Task to carry out:
Skip the pictures and write out, word for word, the lines below from the one with "I think this is a marvello" through the one with "done things differently, both", inclusive.

Material to process:

..........

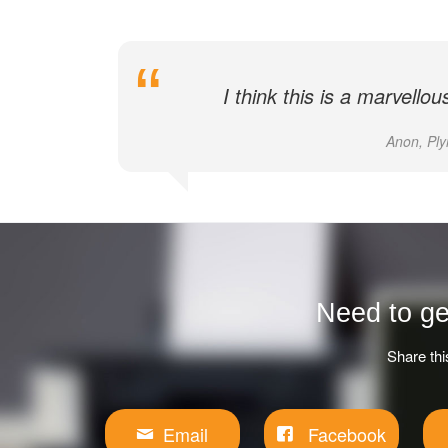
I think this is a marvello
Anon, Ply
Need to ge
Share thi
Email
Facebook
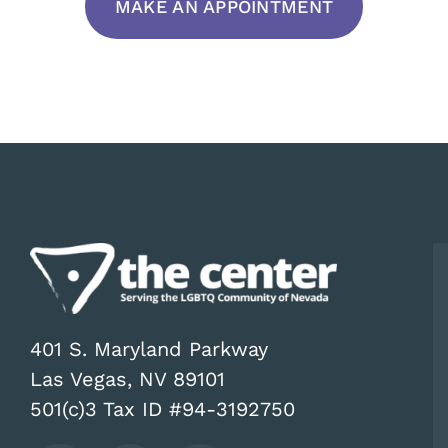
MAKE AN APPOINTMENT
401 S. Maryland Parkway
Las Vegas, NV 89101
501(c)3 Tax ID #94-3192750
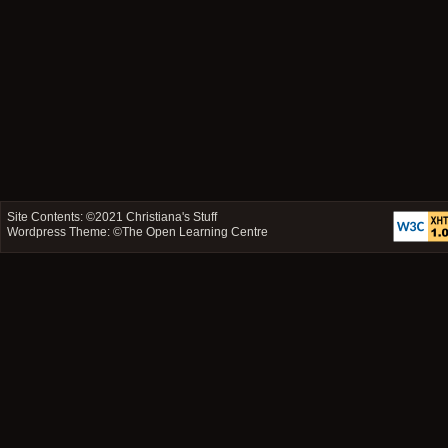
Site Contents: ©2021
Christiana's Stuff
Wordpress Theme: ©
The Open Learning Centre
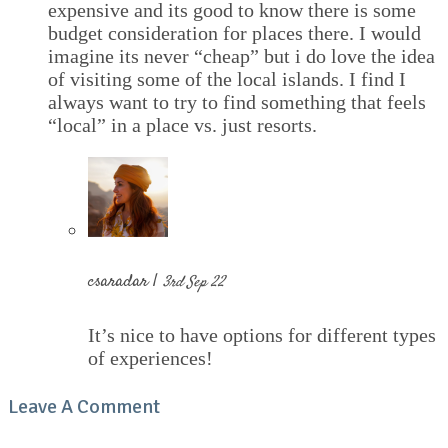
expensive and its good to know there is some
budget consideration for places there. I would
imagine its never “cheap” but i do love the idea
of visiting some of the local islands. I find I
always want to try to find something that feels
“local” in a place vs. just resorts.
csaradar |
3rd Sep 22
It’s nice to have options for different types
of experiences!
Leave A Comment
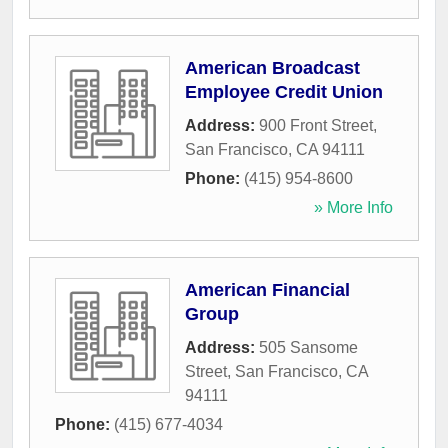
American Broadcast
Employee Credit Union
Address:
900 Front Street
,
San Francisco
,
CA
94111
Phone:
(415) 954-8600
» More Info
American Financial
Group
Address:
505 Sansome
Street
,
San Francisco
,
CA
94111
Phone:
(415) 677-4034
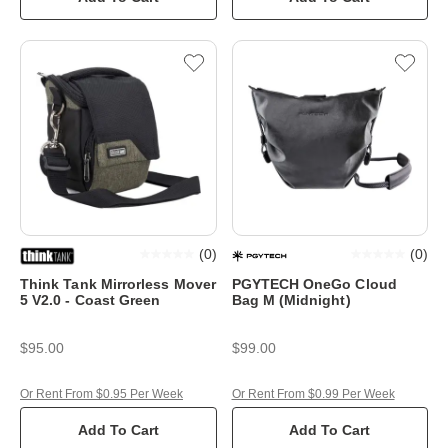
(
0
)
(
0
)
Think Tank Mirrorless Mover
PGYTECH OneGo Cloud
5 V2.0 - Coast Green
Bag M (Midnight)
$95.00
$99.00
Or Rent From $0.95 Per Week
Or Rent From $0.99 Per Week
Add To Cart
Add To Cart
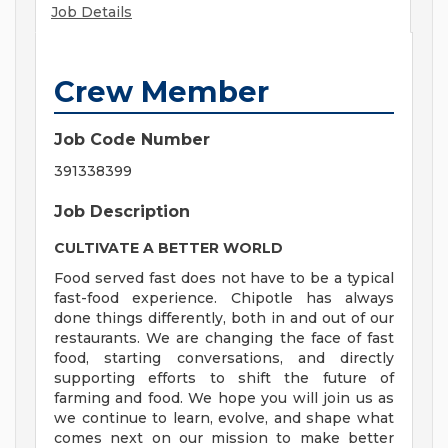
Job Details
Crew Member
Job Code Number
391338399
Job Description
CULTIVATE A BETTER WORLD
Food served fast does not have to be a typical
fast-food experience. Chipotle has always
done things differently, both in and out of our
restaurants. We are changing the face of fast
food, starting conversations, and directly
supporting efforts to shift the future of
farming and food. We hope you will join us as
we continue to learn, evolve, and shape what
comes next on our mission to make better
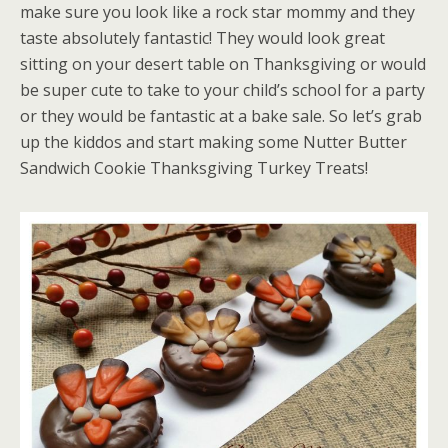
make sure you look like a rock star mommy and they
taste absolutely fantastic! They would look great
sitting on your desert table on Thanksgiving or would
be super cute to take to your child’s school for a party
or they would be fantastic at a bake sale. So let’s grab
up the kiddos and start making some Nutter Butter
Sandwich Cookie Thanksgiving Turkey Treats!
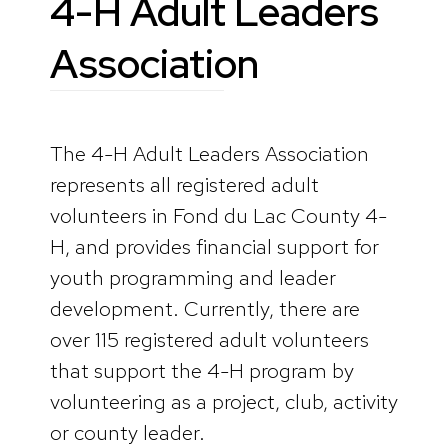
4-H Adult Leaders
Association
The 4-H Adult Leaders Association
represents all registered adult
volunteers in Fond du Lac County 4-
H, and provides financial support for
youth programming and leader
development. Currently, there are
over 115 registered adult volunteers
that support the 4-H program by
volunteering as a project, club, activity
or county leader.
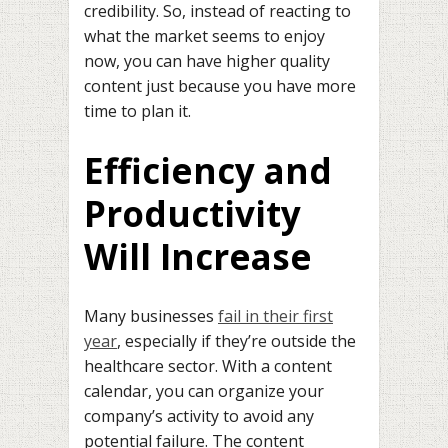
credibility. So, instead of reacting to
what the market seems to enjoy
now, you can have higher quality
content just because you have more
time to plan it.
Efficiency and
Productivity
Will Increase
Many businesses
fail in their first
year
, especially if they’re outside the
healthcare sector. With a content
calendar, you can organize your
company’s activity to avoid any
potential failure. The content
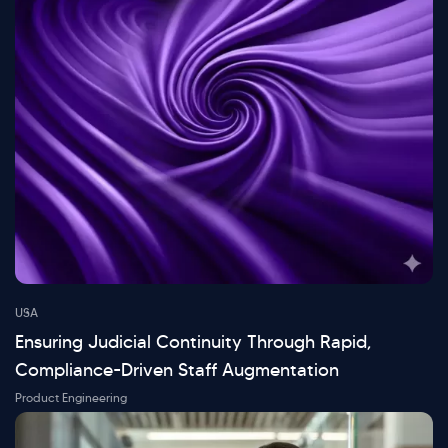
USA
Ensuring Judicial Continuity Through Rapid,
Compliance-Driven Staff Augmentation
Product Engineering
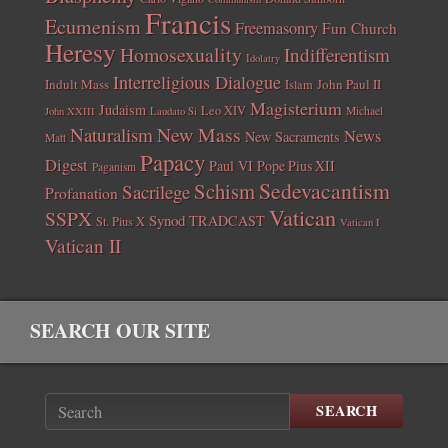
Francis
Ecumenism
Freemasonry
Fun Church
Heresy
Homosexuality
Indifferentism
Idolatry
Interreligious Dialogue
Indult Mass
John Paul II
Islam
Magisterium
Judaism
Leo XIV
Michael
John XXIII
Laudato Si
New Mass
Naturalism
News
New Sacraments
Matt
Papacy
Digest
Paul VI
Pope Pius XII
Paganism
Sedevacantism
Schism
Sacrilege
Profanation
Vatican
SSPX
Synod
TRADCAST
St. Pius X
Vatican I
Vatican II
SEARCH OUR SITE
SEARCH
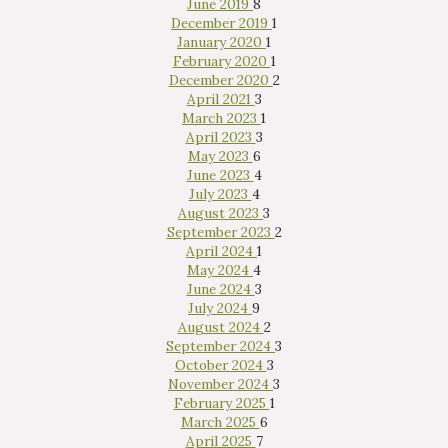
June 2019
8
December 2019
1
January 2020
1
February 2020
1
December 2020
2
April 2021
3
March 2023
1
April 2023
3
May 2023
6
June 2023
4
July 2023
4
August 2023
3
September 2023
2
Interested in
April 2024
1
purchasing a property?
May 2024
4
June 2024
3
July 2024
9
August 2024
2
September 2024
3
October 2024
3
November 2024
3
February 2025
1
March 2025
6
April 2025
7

..........

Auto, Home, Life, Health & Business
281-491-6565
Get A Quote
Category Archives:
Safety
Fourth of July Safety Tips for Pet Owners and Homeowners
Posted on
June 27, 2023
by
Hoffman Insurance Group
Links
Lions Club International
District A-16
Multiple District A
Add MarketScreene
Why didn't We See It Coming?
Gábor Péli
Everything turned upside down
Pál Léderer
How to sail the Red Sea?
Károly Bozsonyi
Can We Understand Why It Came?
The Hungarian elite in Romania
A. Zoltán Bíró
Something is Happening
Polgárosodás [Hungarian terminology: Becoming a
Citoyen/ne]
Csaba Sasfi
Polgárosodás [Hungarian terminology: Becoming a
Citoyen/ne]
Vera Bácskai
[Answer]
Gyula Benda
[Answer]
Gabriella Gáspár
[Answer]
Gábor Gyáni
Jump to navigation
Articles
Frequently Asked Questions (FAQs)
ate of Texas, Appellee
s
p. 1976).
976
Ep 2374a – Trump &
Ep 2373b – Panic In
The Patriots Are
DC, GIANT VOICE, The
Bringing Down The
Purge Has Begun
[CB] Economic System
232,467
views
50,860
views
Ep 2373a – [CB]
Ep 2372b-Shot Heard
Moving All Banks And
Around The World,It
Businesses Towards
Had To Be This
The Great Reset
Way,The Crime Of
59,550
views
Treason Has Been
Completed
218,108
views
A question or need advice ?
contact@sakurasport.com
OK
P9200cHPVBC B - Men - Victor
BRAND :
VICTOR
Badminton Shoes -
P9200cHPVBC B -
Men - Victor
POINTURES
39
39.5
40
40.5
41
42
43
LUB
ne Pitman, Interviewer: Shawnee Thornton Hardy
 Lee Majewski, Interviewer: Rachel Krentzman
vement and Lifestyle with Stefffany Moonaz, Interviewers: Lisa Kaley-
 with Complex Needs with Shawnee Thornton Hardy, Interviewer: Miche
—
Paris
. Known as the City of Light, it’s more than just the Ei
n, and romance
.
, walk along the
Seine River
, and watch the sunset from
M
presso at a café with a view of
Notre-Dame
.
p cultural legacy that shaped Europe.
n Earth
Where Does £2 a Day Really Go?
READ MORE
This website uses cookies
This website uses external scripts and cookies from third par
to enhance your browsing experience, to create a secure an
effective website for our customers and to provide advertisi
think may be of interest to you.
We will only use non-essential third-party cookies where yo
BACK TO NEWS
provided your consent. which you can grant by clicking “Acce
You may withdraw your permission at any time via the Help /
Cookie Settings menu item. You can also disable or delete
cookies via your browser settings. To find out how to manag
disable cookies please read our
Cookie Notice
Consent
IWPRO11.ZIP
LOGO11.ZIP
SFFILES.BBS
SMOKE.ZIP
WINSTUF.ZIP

..........

Expected output:
I think this is a marvello
Anon, Ply
Need to ge
Share thi
Email
Facebook
MAKE AN APPOINTMENT
401 S. Maryland Parkway
Las Vegas, NV 89101
501(c)3 Tax ID #94-3192750
Site Contents: ©2021
Christiana's Stuff
Wordpress Theme: ©
The Open Learning Centre
expensive and its good to know there is some
budget consideration for places there. I would
imagine its never “cheap” but i do love the idea
of visiting some of the local islands. I find I
always want to try to find something that feels
“local” in a place vs. just resorts.
csaradar |
3rd Sep 22
It’s nice to have options for different types
of experiences!
Leave A Comment
American Broadcast
Employee Credit Union
Address:
900 Front Street
,
San Francisco
,
CA
94111
Phone:
(415) 954-8600
» More Info
American Financial
Group
Address:
505 Sansome
Street
,
San Francisco
,
CA
94111
Phone:
(415) 677-4034
(
0
)
(
0
)
Think Tank Mirrorless Mover
PGYTECH OneGo Cloud
5 V2.0 - Coast Green
Bag M (Midnight)
$95.00
$99.00
Or Rent From $0.95 Per Week
Or Rent From $0.99 Per Week
Add To Cart
Add To Cart
Job Details
Crew Member
Job Code Number
391338399
Job Description
CULTIVATE A BETTER WORLD
Food served fast does not have to be a typical
fast-food experience. Chipotle has always
done things differently, both in and out of our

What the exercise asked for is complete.